Who to thank for the Tigers’ 11-win season in 2011
LSU quarterback Jarrett Lee, pictured left vs. Tennessee, and offensive lineman T-Bob Hebert, pictured right celebrating after the team’s Cotton Bowl win, were integral parts of LSU getting to 11-2 (Lee photo by Maggie Bowles; Hebert photo by Ben Love).
By MARTY MULÉ
Tiger Rag Featured Columnist
All right now, who is responsible? LSU has been running up 11-win seasons of late at a jackhammer rate. Four in Les Miles’ six years in Tigertown seems less like a record and more like a trend.
But, admit it, there weren’t many people picking this LSU team to go 11-2, especially after lucking out against North Carolina in the opener and a sluggish showing against Vanderbilt. More people were saying how much Jordan Jefferson hadn’t improved at quarterback than saying the Tigers have improved enough for a double-digit victory season.

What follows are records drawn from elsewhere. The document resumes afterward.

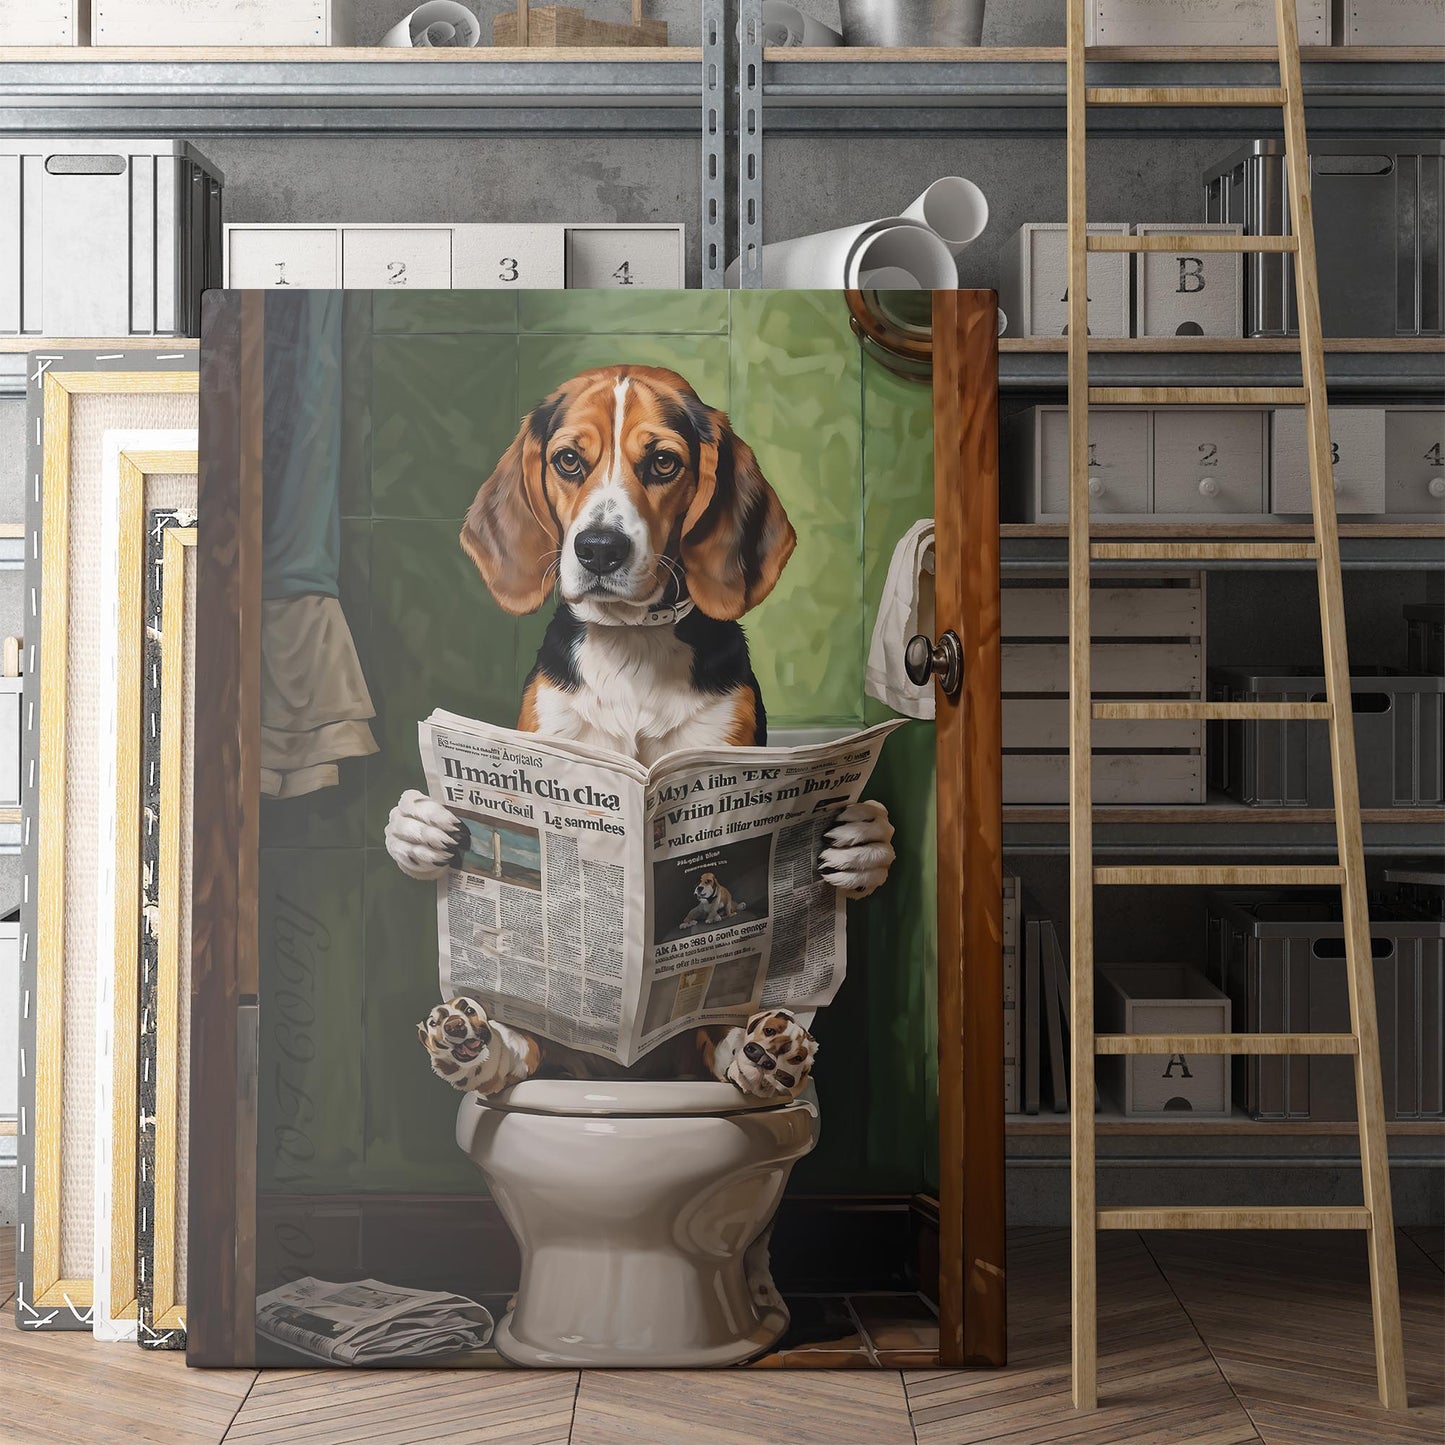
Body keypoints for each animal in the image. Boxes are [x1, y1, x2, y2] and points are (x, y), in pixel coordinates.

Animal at [390, 367, 895, 1098]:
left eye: (663, 463)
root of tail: (624, 1071)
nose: (599, 549)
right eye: (568, 461)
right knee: (526, 1052)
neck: (631, 642)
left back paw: (763, 1054)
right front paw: (420, 829)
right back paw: (474, 1043)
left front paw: (859, 846)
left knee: (717, 1042)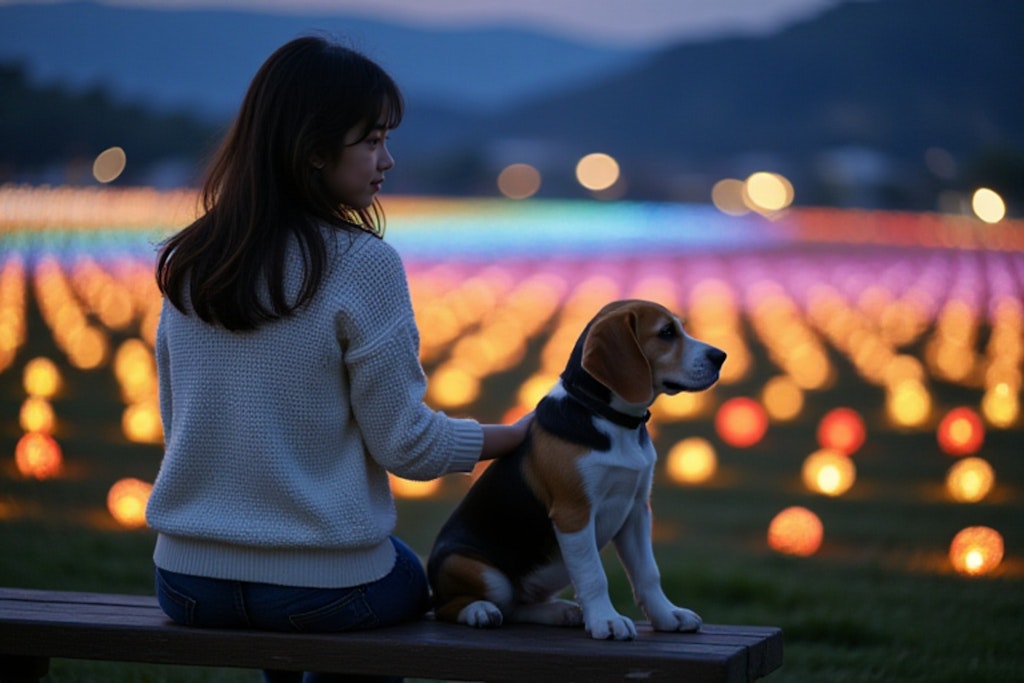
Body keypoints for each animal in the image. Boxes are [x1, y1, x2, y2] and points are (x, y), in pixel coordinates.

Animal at [428, 299, 724, 643]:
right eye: (666, 332)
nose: (721, 356)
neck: (609, 418)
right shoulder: (574, 513)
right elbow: (594, 574)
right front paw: (607, 621)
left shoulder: (636, 509)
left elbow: (648, 573)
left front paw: (667, 615)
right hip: (478, 570)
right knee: (457, 607)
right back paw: (478, 610)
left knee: (515, 606)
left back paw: (559, 612)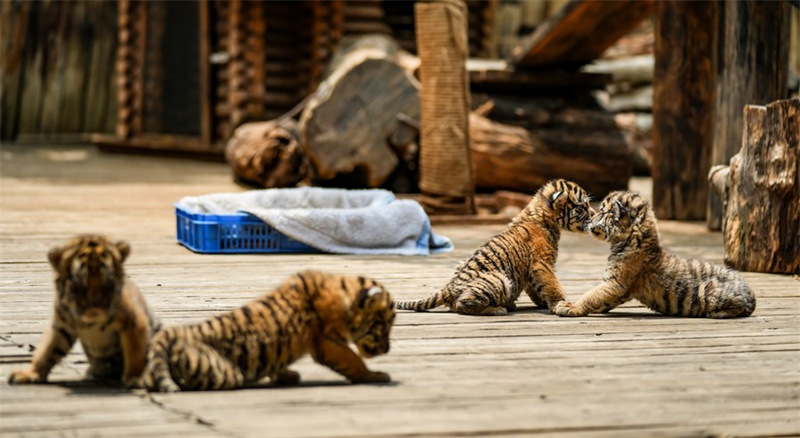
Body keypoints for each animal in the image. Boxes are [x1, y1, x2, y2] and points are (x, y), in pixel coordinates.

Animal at [8, 235, 160, 387]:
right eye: (78, 286)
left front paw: (135, 377)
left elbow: (135, 352)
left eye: (108, 284)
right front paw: (31, 373)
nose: (94, 307)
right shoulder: (61, 326)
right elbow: (46, 350)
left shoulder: (134, 322)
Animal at [140, 270, 395, 392]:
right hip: (222, 371)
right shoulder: (328, 342)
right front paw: (376, 376)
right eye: (384, 326)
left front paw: (286, 375)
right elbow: (354, 361)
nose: (387, 349)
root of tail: (176, 332)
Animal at [395, 179, 595, 316]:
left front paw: (543, 303)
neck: (542, 216)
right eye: (582, 207)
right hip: (499, 280)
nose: (594, 214)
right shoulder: (542, 264)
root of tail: (449, 286)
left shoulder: (531, 270)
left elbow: (536, 288)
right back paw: (497, 309)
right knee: (461, 305)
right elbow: (552, 285)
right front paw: (560, 304)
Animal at [554, 191, 756, 319]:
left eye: (603, 211)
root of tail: (750, 291)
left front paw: (570, 306)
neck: (630, 240)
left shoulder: (615, 283)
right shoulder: (619, 289)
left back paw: (716, 313)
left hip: (709, 291)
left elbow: (591, 296)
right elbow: (600, 300)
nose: (590, 218)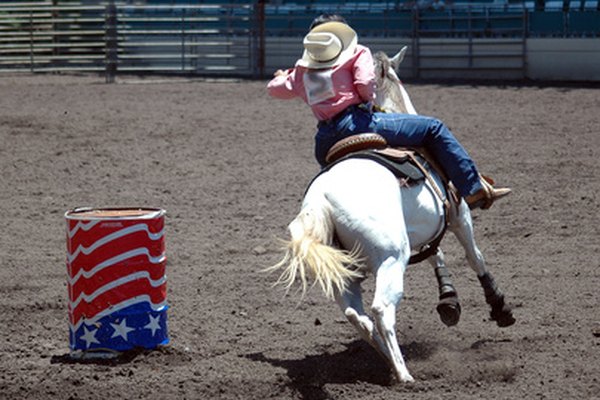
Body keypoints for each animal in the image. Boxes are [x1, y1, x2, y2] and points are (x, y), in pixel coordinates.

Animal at [270, 48, 512, 382]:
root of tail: (321, 198)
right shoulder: (459, 216)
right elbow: (475, 257)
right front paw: (500, 308)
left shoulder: (426, 226)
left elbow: (437, 255)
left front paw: (449, 301)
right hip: (392, 257)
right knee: (381, 309)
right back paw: (403, 374)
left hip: (349, 271)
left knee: (356, 315)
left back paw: (387, 359)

So what happened? What was the catalyst? Coaching staff aside, against a daunting schedule that included seven ranked opponents, who transformed what seemed like a rudderless rag-tag bunch in Atlanta’s Georgia Dome in September to the crisp, efficient, volatile group we saw in Dallas’ Jerry Jones Stadium four months later?

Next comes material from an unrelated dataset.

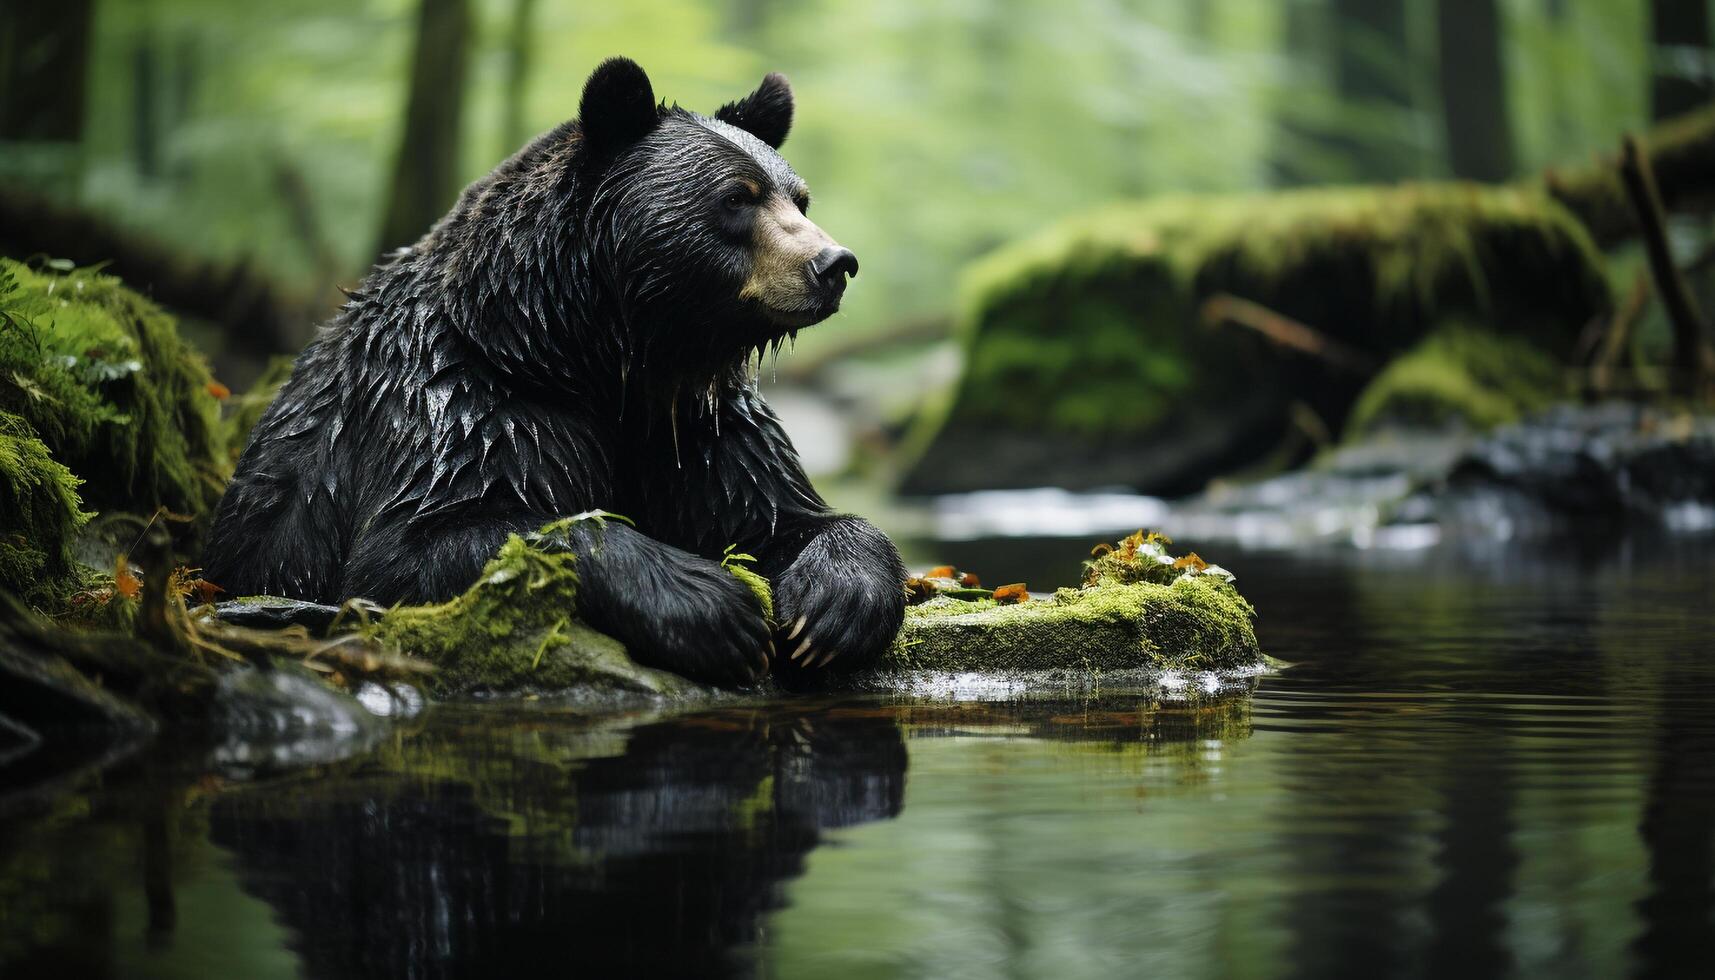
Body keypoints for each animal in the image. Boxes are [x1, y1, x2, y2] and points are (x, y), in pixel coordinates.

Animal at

It’s one man’s opinion, but if I were voting on the MVP of this Tiger team - which finished three touchdowns short of an undefeated season - it would be split between two players that will receive no consideration at all by the folks whose votes really count.

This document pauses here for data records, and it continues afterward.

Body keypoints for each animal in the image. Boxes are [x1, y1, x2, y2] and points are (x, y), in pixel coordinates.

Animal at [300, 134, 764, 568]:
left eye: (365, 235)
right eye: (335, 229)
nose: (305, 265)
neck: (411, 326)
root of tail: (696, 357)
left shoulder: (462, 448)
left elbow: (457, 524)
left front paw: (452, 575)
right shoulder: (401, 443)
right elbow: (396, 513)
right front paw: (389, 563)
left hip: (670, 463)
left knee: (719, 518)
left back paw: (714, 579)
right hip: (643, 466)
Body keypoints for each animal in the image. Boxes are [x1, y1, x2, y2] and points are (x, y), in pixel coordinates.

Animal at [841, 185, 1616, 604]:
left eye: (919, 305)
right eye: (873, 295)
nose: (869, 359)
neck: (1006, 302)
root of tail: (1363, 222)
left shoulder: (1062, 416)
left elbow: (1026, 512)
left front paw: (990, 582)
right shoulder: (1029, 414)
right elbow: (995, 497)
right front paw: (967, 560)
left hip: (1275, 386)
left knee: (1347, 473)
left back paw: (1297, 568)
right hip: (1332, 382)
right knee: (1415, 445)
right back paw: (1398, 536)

The first would be to T-Bob Hebert, the backup center. In the game-ending debacle against Tennessee, Hebert, in for injured P.J. Lonergan, made what may have been the play of the year.
Remember, it was third-and-goal for the Tigers at the Vol 1 with LSU behind 14-10 and time running out. With the coaching staff inexplicably sending in a last-second flood of substitutes - and Tennessee trying to match the Tigers’, . . . . well, let’s call it “strategy” - Hebert was the only one on the field with enough presence of mind to snap the ball.
It was botched, and Tennessee began celebrating its “victory.” But that was short-lived. The Vols had too many people on the field, LSU got an untimed play and scored a touchdown for a 16-14 victory for its fifth “W” of 2010.
The point is, Hebert, unlike any offensive LSU coach, knew without a snap the Tigers were doomed. By making a play, whether it worked or not, LSU had a chance. Had the Tigers not scored, the entire season could have spiraled out of control. With swing games against Florida, Auburn, Alabama and Arkansas still to be played, there easily could have been - maybe even should have been - a disastrous finish, one that would not have ended in a memorable climax in the Cotton Bowl.
The co-MVP would be backup quarterback Jarrett Lee (and wasn’t it classless that he wasn’t given a series or two, like Les Miles said he would, in the Cotton Bowl, before his home-state friends and family?).
In the same Tennessee game that went down to the wire, Lee got his first extended playing time. And, although LSU didn’t score much, LSU had its best offensive showing to that point, 434 total yards.
Tennessee was never the better team that day, it was simply that LSU didn’t take advantage of its superiority. And it was Lee (who was 16-of-23 for 185 yards) who took the Tigers on the 16-play, 69-yard drive that had them on the goal-line. Without Lee that day, Hebert might never have had the opportunity to rescue LSU.
One week later, coming in for Jefferson, it was Lee, who went 9-of-11 for 124 yards and two touchdowns against Florida - the winning play, Lee to Terrence Toliver, coming with six seconds to play.
It happened again against Alabama, when Jefferson left the game in the fourth quarter against Alabama. With less than three minutes remaining, and LSU clinging to its 24-21 lead, Lee came in looking at a third-and-13 at the Tiger 20. All Bama had to do was stop LSU there, get the ball in good field position, and play for the tying field goal, then possibly win in overtime.
Lee hit Rueben Randle for a 47-yard gain, and the game was effectively over.
Yes, LSU had more noteworthy players on this squad. But without these two backups a solid case could be made that this 11-2 team might have been more in the neighborhood of the same dissatisfying 9-4, 8-5 seasons of the last two years.
Would Les Miles’ interest or disinterest in Michigan be a hot topic of conversation in that very close-to-being-real scenario? Or would everyone be calling for Miles’ head?